Each year, farmers and farm workers use billions of pounds of pesticides to suppress pests across 250 million acres of crop fields in the United States. The Environmental Protection Agency (EPA) does work to educate farm workers and help them navigate pesticide-treated fields safely. Still, according to the National Agricultural Worker Survey nearly one-third of all farm workers do not receive the annual, mandatory training.

“So some farm workers just don’t know how harmful pesticides are,” says Mayra Reiter, director of the Occupational Safety and Health division at the organization Farmworker Justice. ​“The EPA approves chemicals because they assume that farmworkers will wear PPE, but those farm workers aren’t wearing it.”

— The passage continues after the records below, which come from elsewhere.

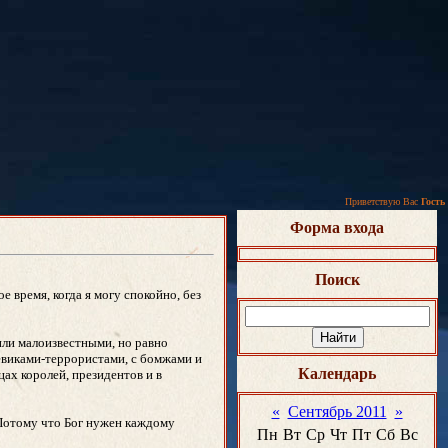
Приветствую Вас
Гость
Форма входа
Поиск
 время, когда я могу спокойно, без
или малоизвестными, но равно
оевиками-террористами, с бомжами и
Календарь
ах королей, президентов и в
«
Сентябрь 2011
»
 Потому что Бог нужен каждому
Пн
Вт
Ср
Чт
Пт
Сб
Вс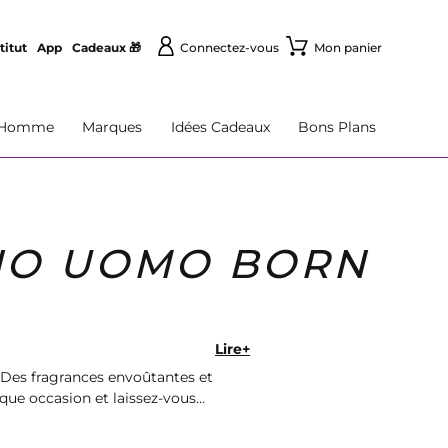
titut
App
Cadeaux 🎁
Connectez-vous
Mon panier
Homme
Marques
Idées Cadeaux
Bons Plans
NO UOMO BORN
Lire+
Des fragrances envoûtantes et
que occasion et laissez-vous
aison rapide.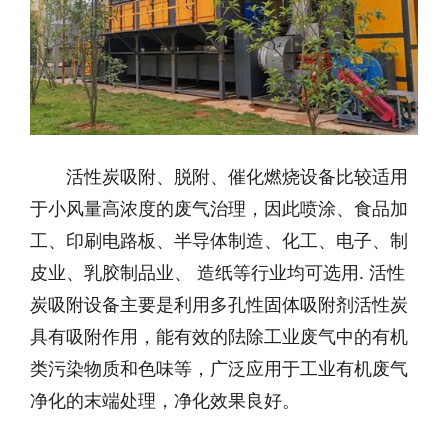
活性炭吸附、脱附、催化燃烧设备比较适用
于小风量高浓度的废气治理，因此喷涂、食品加
工、印刷电路板、半导体制造、化工、电子、制
皮业、乳胶制品业、 造纸等行业均可选用. 活性
炭吸附设备主要是利用多孔性固体吸附剂活性炭
具有吸附作用，能有效的阹除工业废气中的有机
类污染物质和色味等，广泛应用于工业有机废气
净化的末端处理，净化效果良好。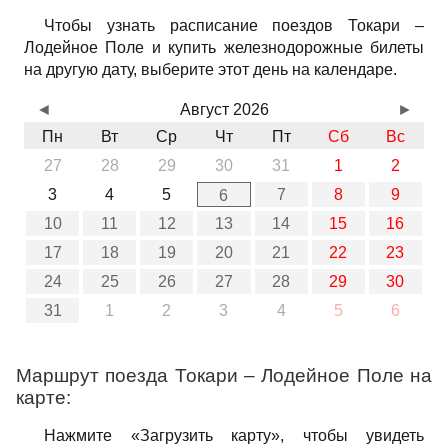
Чтобы узнать расписание поездов Токари –
Лодейное Поле и купить железнодорожные билеты
на другую дату, выберите этот день на календаре.
◄
Август 2026
►
Пн
Вт
Ср
Чт
Пт
Сб
Вс
27
28
29
30
31
1
2
3
4
5
7
8
9
6
10
11
12
13
14
15
16
17
18
19
20
21
22
23
24
25
26
27
28
29
30
31
1
2
3
4
5
6
Маршрут поезда Токари – Лодейное Поле на
карте:
Нажмите «Загрузить карту», чтобы увидеть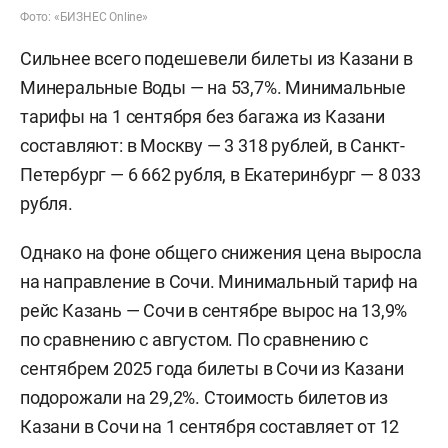
Фото: «БИЗНЕС Online»
Сильнее всего подешевели билеты из Казани в
Минеральные Воды — на 53,7%. Минимальные
тарифы на 1 сентября без багажа из Казани
составляют: в Москву — 3 318 рублей, в Санкт-
Петербург — 6 662 рубля, в Екатеринбург — 8 033
рубля.
Однако на фоне общего снижения цена выросла
на направление в Сочи. Минимальный тариф на
рейс Казань — Сочи в сентябре вырос на 13,9%
по сравнению с августом. По сравнению с
сентябрем 2025 года билеты в Сочи из Казани
подорожали на 29,2%. Стоимость билетов из
Казани в Сочи на 1 сентября составляет от 12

Every year, pesticides sicken 300,000 farm workers, according to the U.S. Government Accountability Office. No one has an accurate count of how many of them die.

And the PPE farmworkers need to protect them from these chemicals can’t protect them from the danger sealed therein: Wrapped tight in their PPE, the heat they generate working at a feverish pace has nowhere to dissipate. In some places, a third of farm workers out in the fields suffer from heat-related illnesses every year. 

This is because many farm workers are constrained by the current wage system to ignore workplace hazards or skip water, bathroom and cooling breaks. In several states, farm workers receive ​“piece-rate” wages — that is, instead of an hourly wage, they’re paid by the bucket, bushel or piece of crop they pick.